Recently, PubChem has published a specification for its Power User Gateway (PUG). This interface allows enterprising users to retrieve selected PubChem data via an XML-based Web service. The text-oriented cluster of Entrez databases has been accessible for a long time via similarly structured access modules termed Eutils. Eutils also support access to the text components of the PubChem deposition structure and standardized compound databases. Finally, individual record downloads and similar operations are possible via creatively crafted Web URLs, mimicking those encountered in interactive sessions.
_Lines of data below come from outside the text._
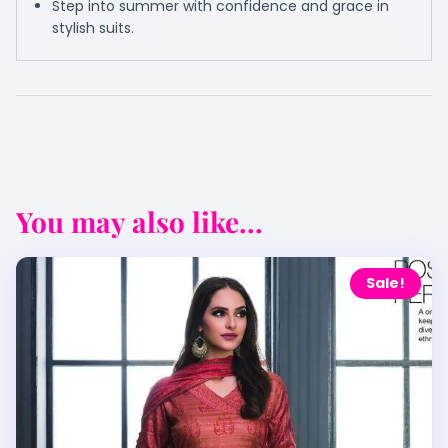
Step into summer with confidence and grace in
stylish suits.
You may also like...
Sale!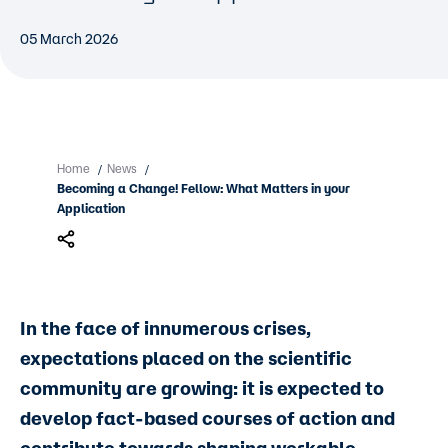
05 March 2026
Home
News
/
/
Becoming a Change! Fellow: What Matters in your
Application
In the face of innumerous crises,
expectations placed on the scientific
community are growing: it is expected to
develop fact-based courses of action and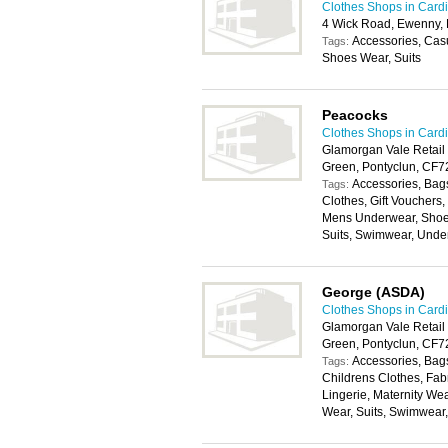
Clothes Shops in Cardi
4 Wick Road, Ewenny,
Accessories, Cas
Tags:
Shoes Wear, Suits
Peacocks
Clothes Shops in Cardi
Glamorgan Vale Retail
Green, Pontyclun, CF
Accessories, Bags
Tags:
Clothes, Gift Vouchers
Mens Underwear, Shoes
Suits, Swimwear, Unde
George (ASDA)
Clothes Shops in Cardi
Glamorgan Vale Retail
Green, Pontyclun, CF
Accessories, Bags
Tags:
Childrens Clothes, Fab
Lingerie, Maternity We
Wear, Suits, Swimwear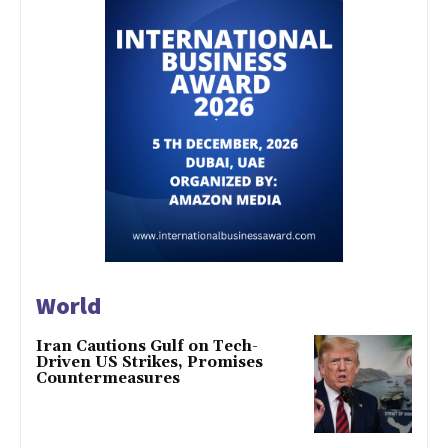
World
Iran Cautions Gulf on Tech-
Driven US Strikes, Promises
Countermeasures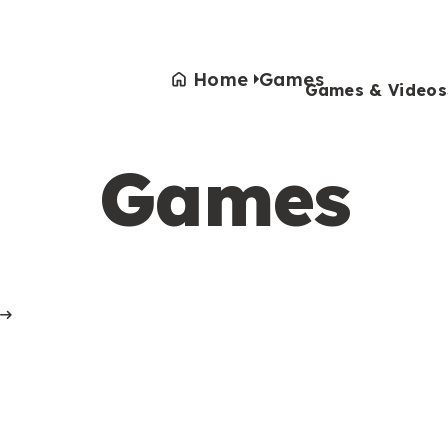
Home
Games
Games & Videos
Games
Games & Videos
Submissions
Animals
Activities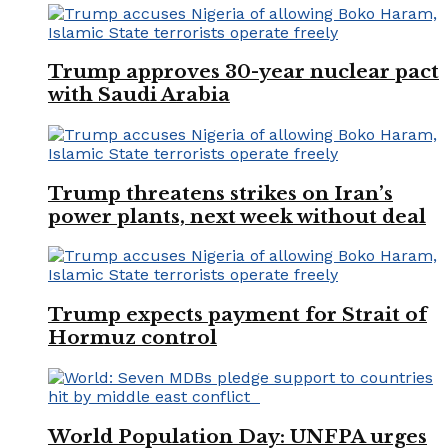
Trump approves 30-year nuclear pact
with Saudi Arabia
Trump threatens strikes on Iran’s
power plants, next week without deal
Trump expects payment for Strait of
Hormuz control
World Population Day: UNFPA urges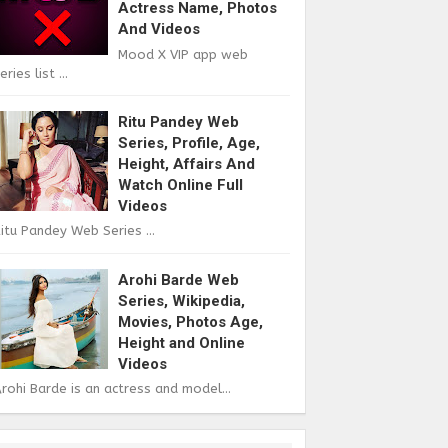
Actress Name, Photos
And Videos
Mood X VIP app web
eries list ...
Ritu Pandey Web
Series, Profile, Age,
Height, Affairs And
Watch Online Full
Videos
itu Pandey Web Series ...
Arohi Barde Web
Series, Wikipedia,
Movies, Photos Age,
Height and Online
Videos
rohi Barde is an actress and model...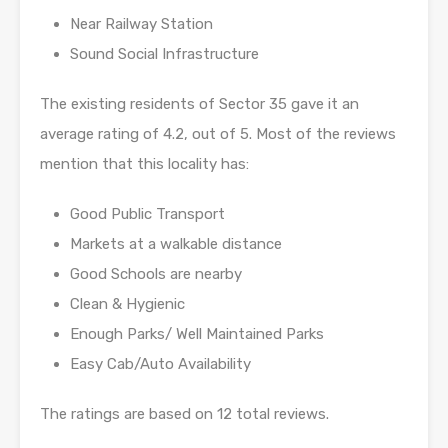
Near Railway Station
Sound Social Infrastructure
The existing residents of Sector 35 gave it an
average rating of 4.2, out of 5. Most of the reviews
mention that this locality has:
Good Public Transport
Markets at a walkable distance
Good Schools are nearby
Clean & Hygienic
Enough Parks/ Well Maintained Parks
Easy Cab/Auto Availability
The ratings are based on 12 total reviews.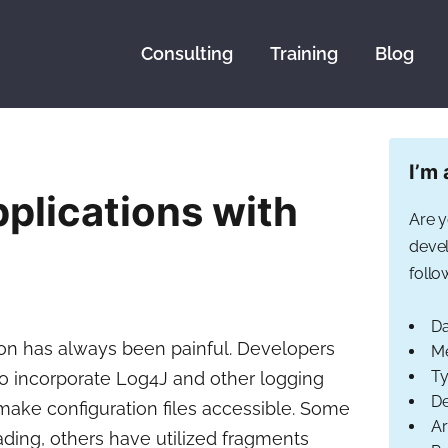
Consulting
Training
Blog
I’m 
plications with
Are y
devel
follo
Da
ion has always been painful. Developers
Me
Ty
to incorporate Log4J and other logging
De
 make configuration files accessible. Some
Ar
ding, others have utilized fragments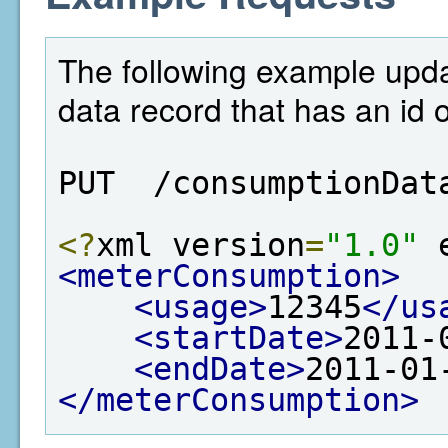
The following example upd
data record that has an id 
PUT  /consumptionDat
<?
xml version
=
"1.0"
 
<meterConsumption>
<usage>
12345
</us
<startDate>
2011-
<endDate>
2011-01
</meterConsumption>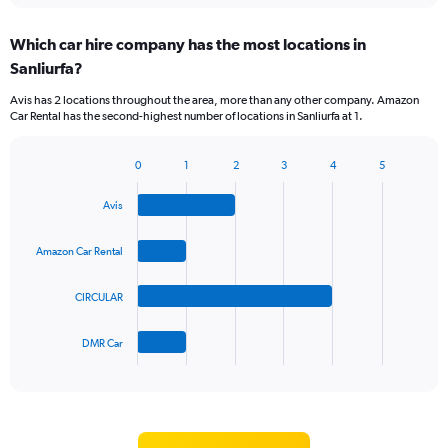
displaying
chart
categories.
Which car hire company has the most locations in
Range:
Sanliurfa?
5
categories.
Avis has 2 locations throughout the area, more than any other company. Amazon
The
Car Rental has the second-highest number of locations in Sanliurfa at 1.
chart
has
1
0
1
2
3
4
5
Bar
Chart
Y
graphic.
chart
axis
Avis
with
displaying
4
values.
bars.
Amazon Car Rental
Range:
0
The
to
CIRCULAR
chart
36.
has
1
DMR Car
X
End
of
axis
interactive
displaying
chart
categories.
Range:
By virtue of these mechanisms, PubChem does in principle provide a larger degree of programmatic accessibility than other chemistry Web databases. Nevertheless, they are extremely difficult to use in their native, raw form.
In order to address this difficulty, we have implemented a virtual file I/O module for the Cactvs Chemoinformatics Toolkit. It provides access to the PubChem compound database as a virtual file. The supported feature set starts with simple record-based I/O and extends to the execution of structure queries of higher complexity than possible via the PUG. Users of the toolkit may now script the same toolkit commands for the PubChem database as they can for a local read-only structure file. Behind the scenes, the I/O module leverages the described three access mechanisms in an optimized fashion, re-routing as many of the operations needed to perform the command to the PubChem servers as possible, but also transparently utilizing downloaded records for local processing in case operations are requested which exceed the capabilities of the systems operating on the PubChem site. A strength of our implementation is that it fully understands the native ASN.1 data specification for the database contents and is therefore not restricted to working on the sometimes coarse approximations of structure configuration which are available as SD-file records.
With this work, we think we are presenting the first usable solution for scripted access to the PubChem database. Given its emerging importance for drug-related research, we hope that this software will be generally useful for a broad audience.